Sub-regulation 1 of Regulation 23 of the SEBI (Listing Obligations and Disclosure Requirements) Regulations, 2015, (effective December 1, 2015) requires listed entity to formulate a policy on materiality of related party transactions and on dealing with related party transactions including clear threshold limits duly approved by the Board of Directors (the “Board”) at least once every three years and updated accordingly.
The Board of Healthvista India Limited (the “Company”), has adopted the following policy and procedures with regard to Related Party Transactions as defined below. The Audit Committee may from time to time review and recommend amendments to this policy to the Board. The Board may amend this policy from time to time.
This policy is to regulate transactions between the Company and its Related Parties based on the applicable laws and regulations applicable on the Company.
The objective of this policy is to ensure proper approval and reporting of transactions between the Company and its Related Parties.
1 “Audit Committee” or “Committee” means the committee constituted by the Board of Directors of the Company, from time to time, under the provisions of Regulation 18 of SEBI (Listing Obligations and Disclosure Requirements) Regulations, 2015 and Section 177 of the Companies Act, 2013.

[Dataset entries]
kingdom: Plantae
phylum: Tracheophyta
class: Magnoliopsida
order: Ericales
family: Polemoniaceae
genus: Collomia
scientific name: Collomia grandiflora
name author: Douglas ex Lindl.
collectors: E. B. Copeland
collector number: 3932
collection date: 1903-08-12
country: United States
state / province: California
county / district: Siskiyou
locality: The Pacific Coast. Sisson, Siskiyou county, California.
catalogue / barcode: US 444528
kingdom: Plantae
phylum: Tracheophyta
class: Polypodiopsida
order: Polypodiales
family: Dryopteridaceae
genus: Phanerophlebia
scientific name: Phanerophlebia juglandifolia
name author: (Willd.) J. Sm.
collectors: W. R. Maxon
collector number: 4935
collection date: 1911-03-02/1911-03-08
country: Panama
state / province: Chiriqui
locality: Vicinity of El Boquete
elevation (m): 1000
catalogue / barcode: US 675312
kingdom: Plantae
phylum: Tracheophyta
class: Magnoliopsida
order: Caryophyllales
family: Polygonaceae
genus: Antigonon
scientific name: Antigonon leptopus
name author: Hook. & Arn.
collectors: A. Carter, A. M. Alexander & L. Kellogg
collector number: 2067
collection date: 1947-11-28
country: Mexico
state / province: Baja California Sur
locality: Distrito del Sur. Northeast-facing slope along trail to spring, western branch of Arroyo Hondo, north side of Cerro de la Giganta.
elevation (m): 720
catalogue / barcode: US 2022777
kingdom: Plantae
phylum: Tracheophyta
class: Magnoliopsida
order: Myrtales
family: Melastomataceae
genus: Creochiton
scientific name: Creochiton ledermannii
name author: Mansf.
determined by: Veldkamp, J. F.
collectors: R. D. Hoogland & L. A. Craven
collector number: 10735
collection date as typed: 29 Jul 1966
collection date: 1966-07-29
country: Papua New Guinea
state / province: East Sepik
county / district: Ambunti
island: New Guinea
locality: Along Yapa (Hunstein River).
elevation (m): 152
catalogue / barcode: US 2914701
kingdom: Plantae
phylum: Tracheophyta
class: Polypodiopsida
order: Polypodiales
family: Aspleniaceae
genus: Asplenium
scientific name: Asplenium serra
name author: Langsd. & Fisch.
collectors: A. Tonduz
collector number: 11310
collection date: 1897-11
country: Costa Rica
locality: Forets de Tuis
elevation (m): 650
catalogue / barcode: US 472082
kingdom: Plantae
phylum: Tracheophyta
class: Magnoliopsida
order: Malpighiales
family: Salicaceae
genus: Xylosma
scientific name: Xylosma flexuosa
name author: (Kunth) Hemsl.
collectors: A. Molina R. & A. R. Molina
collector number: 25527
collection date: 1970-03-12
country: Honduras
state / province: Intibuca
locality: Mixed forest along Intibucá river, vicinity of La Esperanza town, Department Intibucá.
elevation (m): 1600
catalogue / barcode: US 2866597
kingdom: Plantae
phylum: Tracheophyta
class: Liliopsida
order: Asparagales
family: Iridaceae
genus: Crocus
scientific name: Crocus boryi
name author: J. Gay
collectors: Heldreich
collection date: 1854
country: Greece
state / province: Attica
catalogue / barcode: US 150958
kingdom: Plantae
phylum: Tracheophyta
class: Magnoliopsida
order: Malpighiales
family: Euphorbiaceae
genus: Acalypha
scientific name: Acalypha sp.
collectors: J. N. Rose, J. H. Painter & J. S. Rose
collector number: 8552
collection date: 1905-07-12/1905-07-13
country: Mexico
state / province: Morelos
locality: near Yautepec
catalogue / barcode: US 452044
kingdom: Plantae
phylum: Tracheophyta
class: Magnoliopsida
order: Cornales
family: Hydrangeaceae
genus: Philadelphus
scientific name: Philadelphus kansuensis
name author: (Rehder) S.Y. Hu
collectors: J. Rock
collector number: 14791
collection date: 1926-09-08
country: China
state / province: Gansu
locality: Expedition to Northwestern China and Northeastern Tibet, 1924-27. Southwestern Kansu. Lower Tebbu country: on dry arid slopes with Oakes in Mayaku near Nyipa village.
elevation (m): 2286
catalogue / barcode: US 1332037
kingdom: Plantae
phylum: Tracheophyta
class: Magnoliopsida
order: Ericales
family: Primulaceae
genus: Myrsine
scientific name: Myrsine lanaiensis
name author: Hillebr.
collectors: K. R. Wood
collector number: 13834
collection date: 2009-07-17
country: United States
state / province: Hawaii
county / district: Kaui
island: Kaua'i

* TASK SET
A. In the plant specimen entries, swap "locality" for "site" from the line with "catalogue / barcode: US 2914701" up to and including the line with "state / province: Intibuca". Give back only those lines, with nothing else changed.
B. Carry on the related party transactions policy from the point where it stops.

* RESPONSES TO THE TASKS
A.
catalogue / barcode: US 2914701
kingdom: Plantae
phylum: Tracheophyta
class: Polypodiopsida
order: Polypodiales
family: Aspleniaceae
genus: Asplenium
scientific name: Asplenium serra
name author: Langsd. & Fisch.
collectors: A. Tonduz
collector number: 11310
collection date: 1897-11
country: Costa Rica
site: Forets de Tuis
elevation (m): 650
catalogue / barcode: US 472082
kingdom: Plantae
phylum: Tracheophyta
class: Magnoliopsida
order: Malpighiales
family: Salicaceae
genus: Xylosma
scientific name: Xylosma flexuosa
name author: (Kunth) Hemsl.
collectors: A. Molina R. & A. R. Molina
collector number: 25527
collection date: 1970-03-12
country: Honduras
state / province: Intibuca

B.
2 “Board of Directors” or “Board” means the Board of Directors of Healthvista India Limited, as constituted from time to time.
3 “Company” means Healthvista India Limited
4 “Key Managerial Personnel” shall have the meaning ascribed to the term under Section 2(51) the Companies Act, 2013 and shall mean:
(i) the Chief Executive Officer or the Managing Director or the manager;
(ii) the Whole-time Director;
(iii) the Chief Financial Officer; and
(iv) such other officer as may be prescribed under the Companies Act, 2013.
5 “Material Related Party Transaction” means a transaction with a Related Party if the transaction / transactions to be entered into individually or taken together with previous transactions during a financial year, exceeds ten percent of the annual consolidated turnover of the Company as per the last audited financial statements of the Company.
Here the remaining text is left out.